I can see especially shadow swings or other forms of overspend eccentrics*** as a valuable tool. You need specific programming to increase your vertical and while KB scan certainly be a part of it, a KB only approach won't get you very far.
Snatches will also help with “aspiring to elevate”. A rack-less bar can be used for dead lift and teacher squats. I would encourage (Kb or BB) cleans and snatches (> swings) as the line of pull is closer to vertical, and for some they are easier on the back.
One cue for a power clean is to get the bar to a certain height, maintain upper body tension/straight arms and basically jump it up. Hello, burg Clean & Jerk can be a nice supplement because they work both leg and arm explosiveness.
Hello, burg In case you'd want so technical details about these moves: I gained some air underneath me with the bent press, just because it made my thoracic spine and shoulder girdle more mobile (my left shoulder used to stick at some point).

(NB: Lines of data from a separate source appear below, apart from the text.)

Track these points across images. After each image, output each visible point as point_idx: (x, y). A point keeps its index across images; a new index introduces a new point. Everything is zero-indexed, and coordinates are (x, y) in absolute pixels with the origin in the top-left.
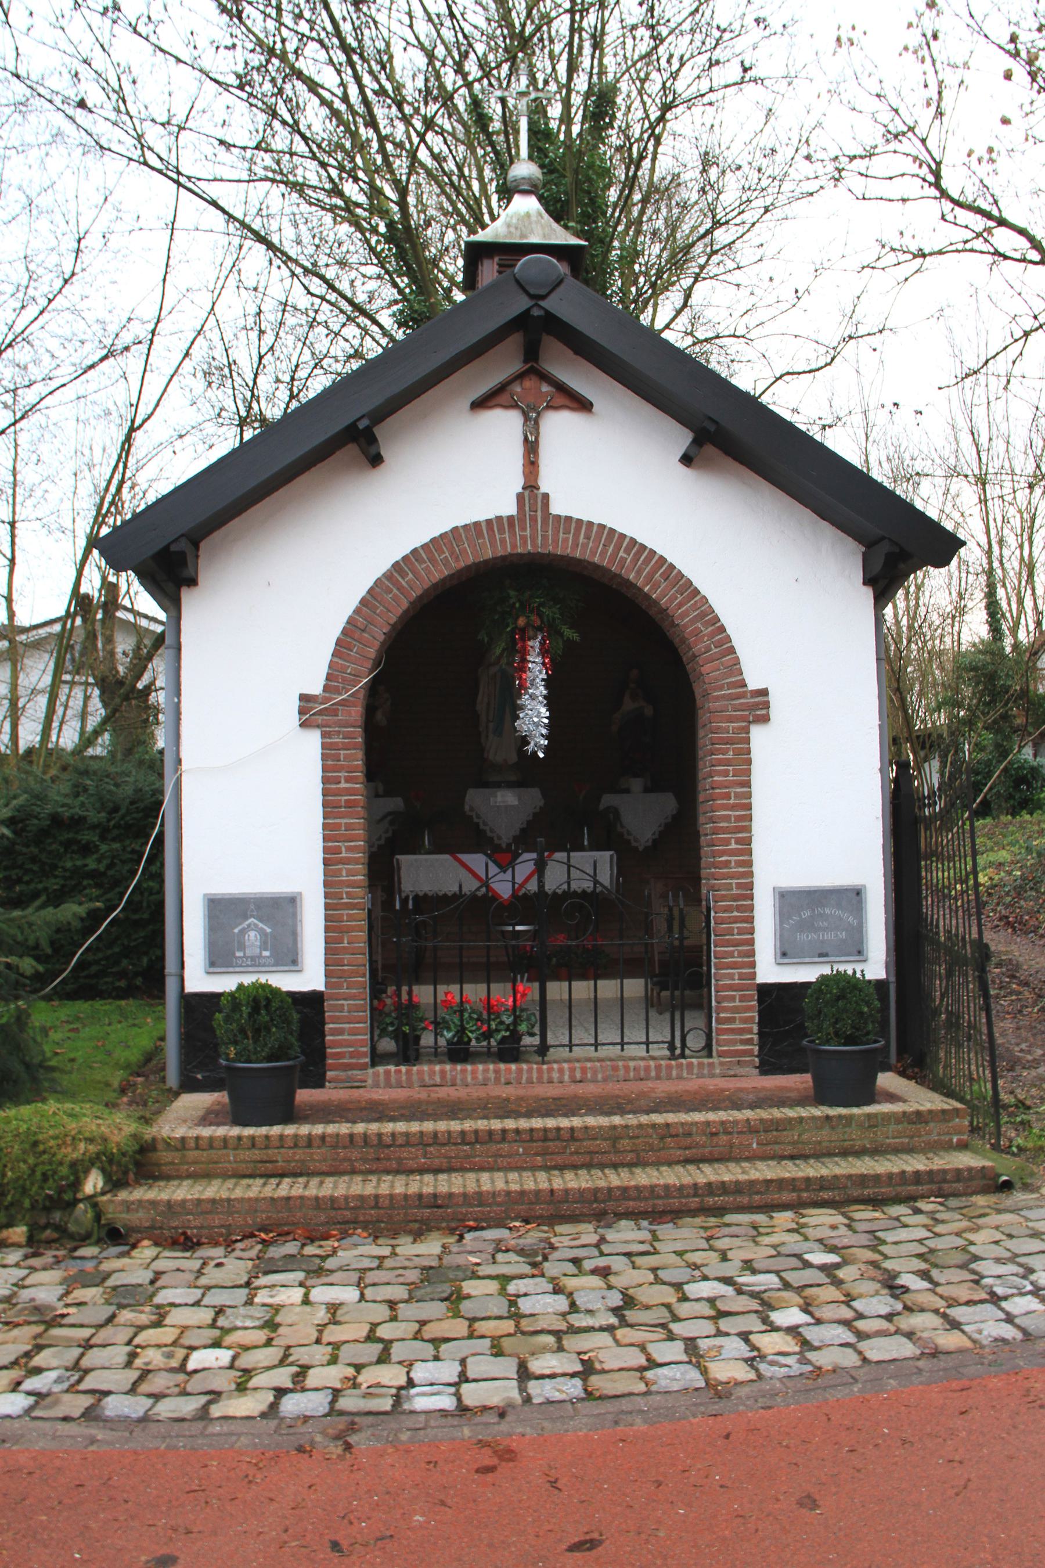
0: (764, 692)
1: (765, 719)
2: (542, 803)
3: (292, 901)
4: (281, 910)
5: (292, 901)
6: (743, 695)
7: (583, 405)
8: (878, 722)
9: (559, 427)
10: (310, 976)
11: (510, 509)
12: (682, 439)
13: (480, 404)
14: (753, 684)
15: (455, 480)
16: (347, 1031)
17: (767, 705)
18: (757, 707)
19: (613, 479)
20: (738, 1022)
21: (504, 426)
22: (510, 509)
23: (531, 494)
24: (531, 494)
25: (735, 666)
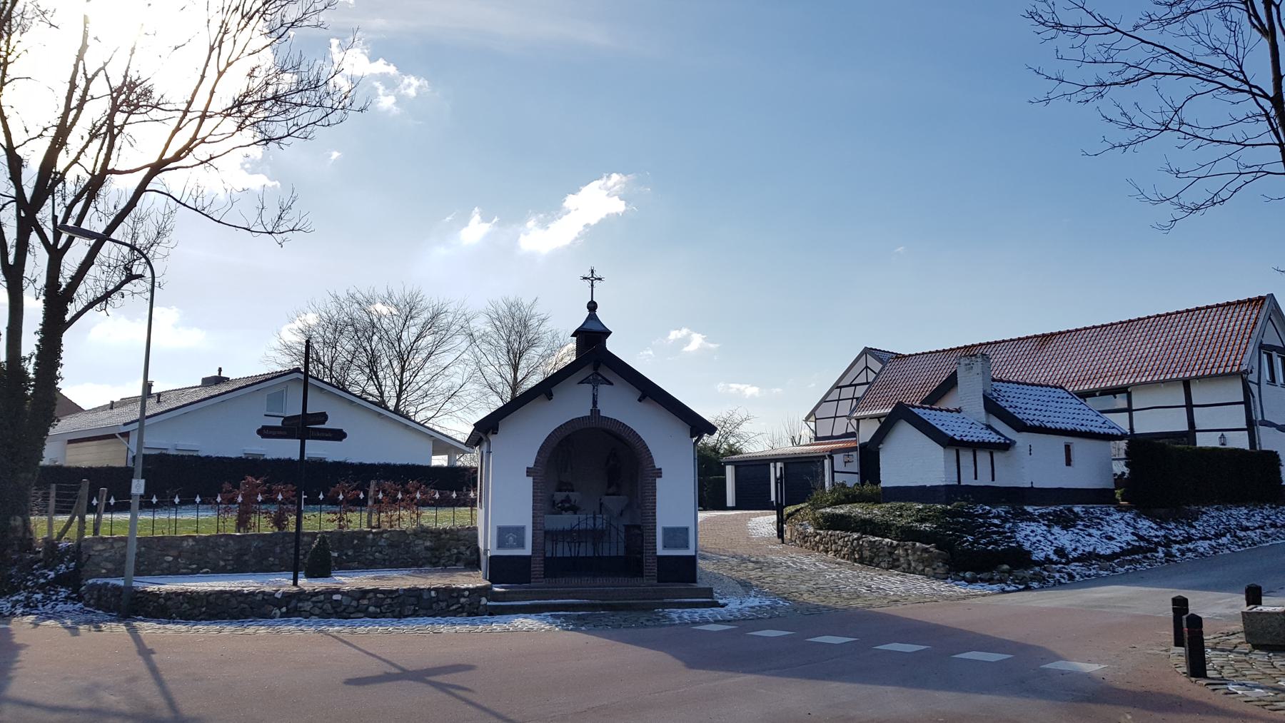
2: (101, 232)
3: (523, 528)
4: (519, 531)
5: (523, 528)
7: (611, 384)
8: (1282, 468)
9: (603, 389)
10: (527, 551)
11: (588, 414)
12: (639, 394)
13: (581, 382)
14: (531, 479)
15: (573, 405)
16: (537, 567)
18: (659, 473)
19: (618, 406)
20: (651, 568)
22: (588, 414)
23: (595, 411)
24: (595, 411)
25: (652, 462)
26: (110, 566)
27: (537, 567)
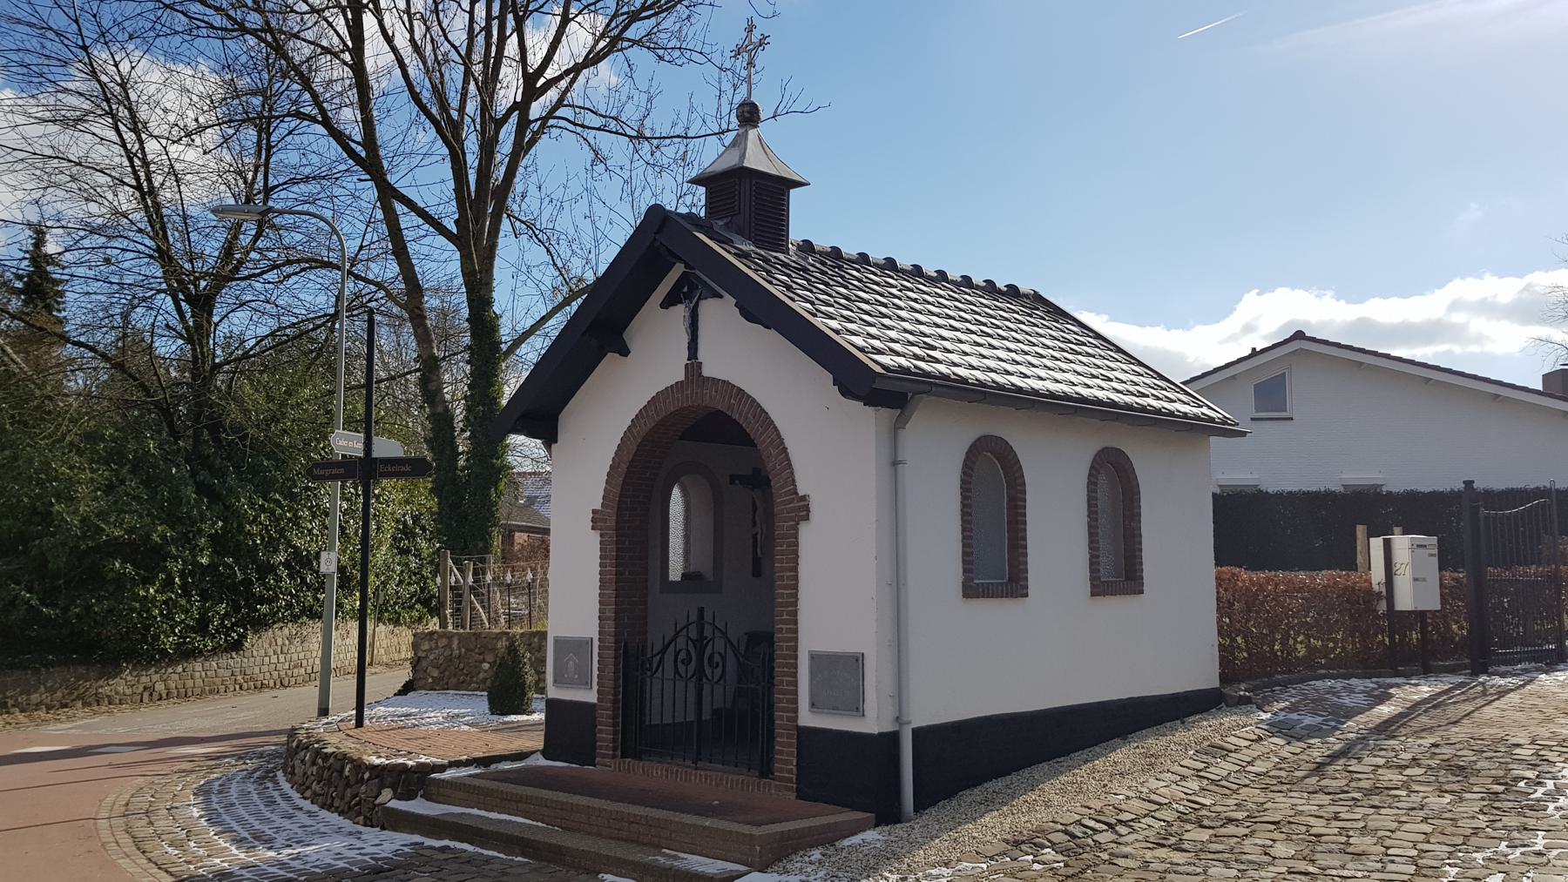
0: (804, 498)
1: (807, 518)
3: (857, 661)
6: (792, 501)
9: (708, 308)
10: (591, 696)
13: (668, 303)
16: (605, 733)
17: (807, 509)
21: (680, 311)
23: (693, 366)
24: (693, 366)
27: (605, 733)
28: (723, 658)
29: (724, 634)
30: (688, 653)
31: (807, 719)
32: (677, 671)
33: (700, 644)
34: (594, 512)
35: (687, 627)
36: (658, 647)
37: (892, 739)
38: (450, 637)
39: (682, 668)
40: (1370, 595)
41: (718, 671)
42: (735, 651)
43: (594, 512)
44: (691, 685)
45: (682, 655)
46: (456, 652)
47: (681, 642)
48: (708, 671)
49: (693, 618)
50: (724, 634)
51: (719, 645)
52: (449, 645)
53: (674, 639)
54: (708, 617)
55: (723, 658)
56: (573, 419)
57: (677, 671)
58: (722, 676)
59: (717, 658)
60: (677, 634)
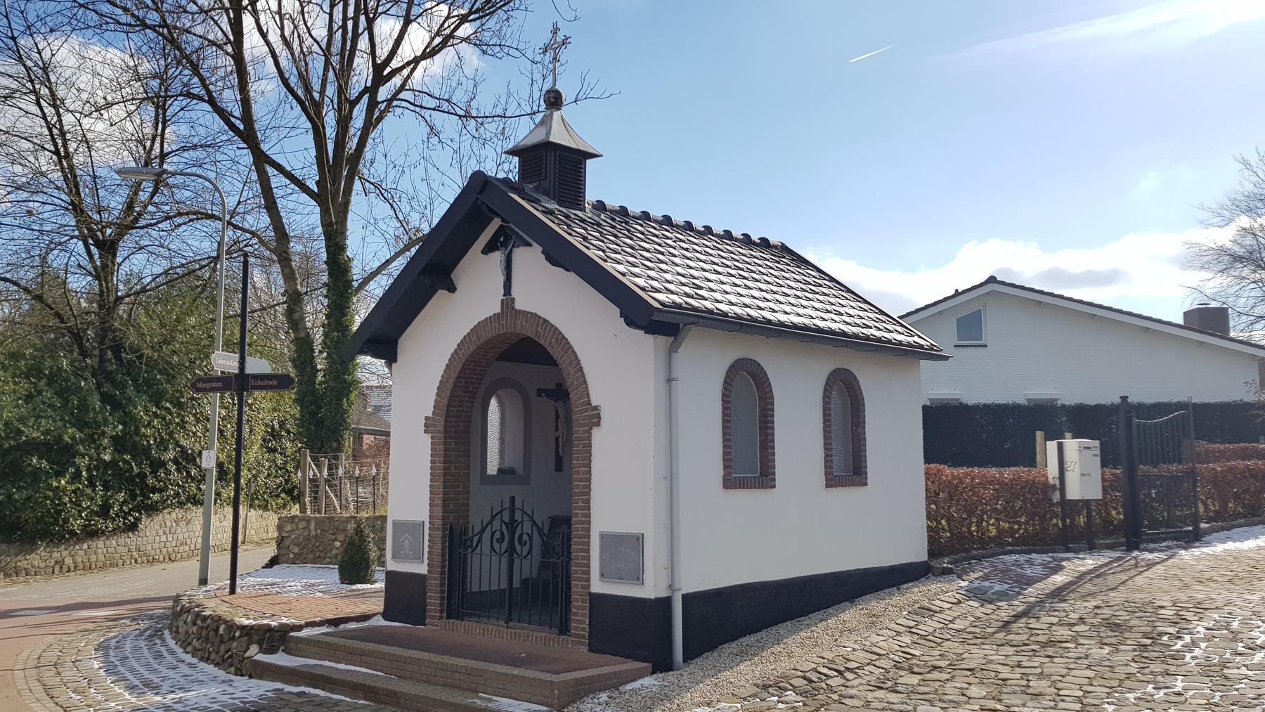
0: (596, 408)
1: (598, 424)
6: (586, 410)
10: (422, 569)
16: (434, 599)
21: (497, 257)
23: (508, 301)
26: (296, 550)
27: (434, 599)
28: (530, 537)
29: (531, 518)
30: (502, 533)
31: (598, 586)
32: (492, 548)
33: (512, 525)
34: (427, 418)
35: (501, 512)
36: (478, 529)
37: (666, 603)
38: (308, 520)
39: (496, 545)
40: (1046, 488)
41: (526, 548)
42: (540, 531)
43: (427, 418)
44: (504, 560)
45: (497, 535)
46: (313, 533)
47: (496, 524)
48: (518, 547)
49: (507, 505)
50: (531, 518)
51: (527, 526)
52: (307, 527)
53: (490, 522)
54: (518, 504)
55: (530, 537)
56: (409, 344)
57: (492, 548)
58: (530, 552)
59: (525, 538)
60: (493, 517)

Sure more is better, but ounces of skill, anticipation, court vision/awareness, and competitive spirit are worth pounds of athletic ability. In most cases, time spent on the court learning, refining and practicing basketball skills is worth more than time spent in the gym on physical training (although the two are complementary).
Dipping under the weight serves no purpose for basketball and is arguably counterproductive. Being able to power the bells overhead with a quick, shallow and explosive dip and leg drive is better than using heavier weights that you can't move as fast and have to press out more.
--All variations of dead lifts are great for being able to root and hold position without having to lean into other players and get off balance. With the ball in your hand you can get of your shot against a more athletic player with a bigger leap, just for the simple fact that you move first.
He has to react to your shot and most of the time the ball already left your hand when he catches up in the air. Steve already said it, experience and anticipating movement is much more important than pure athletic ability. The real question is, do you need the bigger leap or do you just want it?
burg As a life-long basketball player (and known as an explosive leaper into my early forties, although not so much the last decade), here are some of my thoughts:---Hinge pattern ballistics like swings and snatches have their place, but IMO basketball players benefit more from squat pattern drills. Dipping under the weight serves no purpose for basketball and is arguably counterproductive.
Being able to power the bells overhead with a quick, shallow and explosive dip and leg drive is better than using heavier weights that you can't move as fast and have to press out more. --All variations of dead lifts are great for being able to root and hold position without having to lean into other players and get off balance.
If we were training for pure vertical leap, the front squat seems like it is more mechanically similar. Bret Contreras recently found that the front squat was better than a hip thrust in improving vertical leap.
Fabio Zoning and colleagues in Italy tested ballet dancers and found that swings improved their leaps. The thing with basketball is that you are often jumping in traffic (like jumping in a phone booth -- if anyone remembers phone booths) where you don't have space for a deep hip hinge or much arm swing.
I think the double KB push press (light and explosive as I described above) has great carryover to jumping in tight spaces. Double front squat has great carryover to the defensive stance. Swings and snatches are great general preparation for explosive hip and knee extension.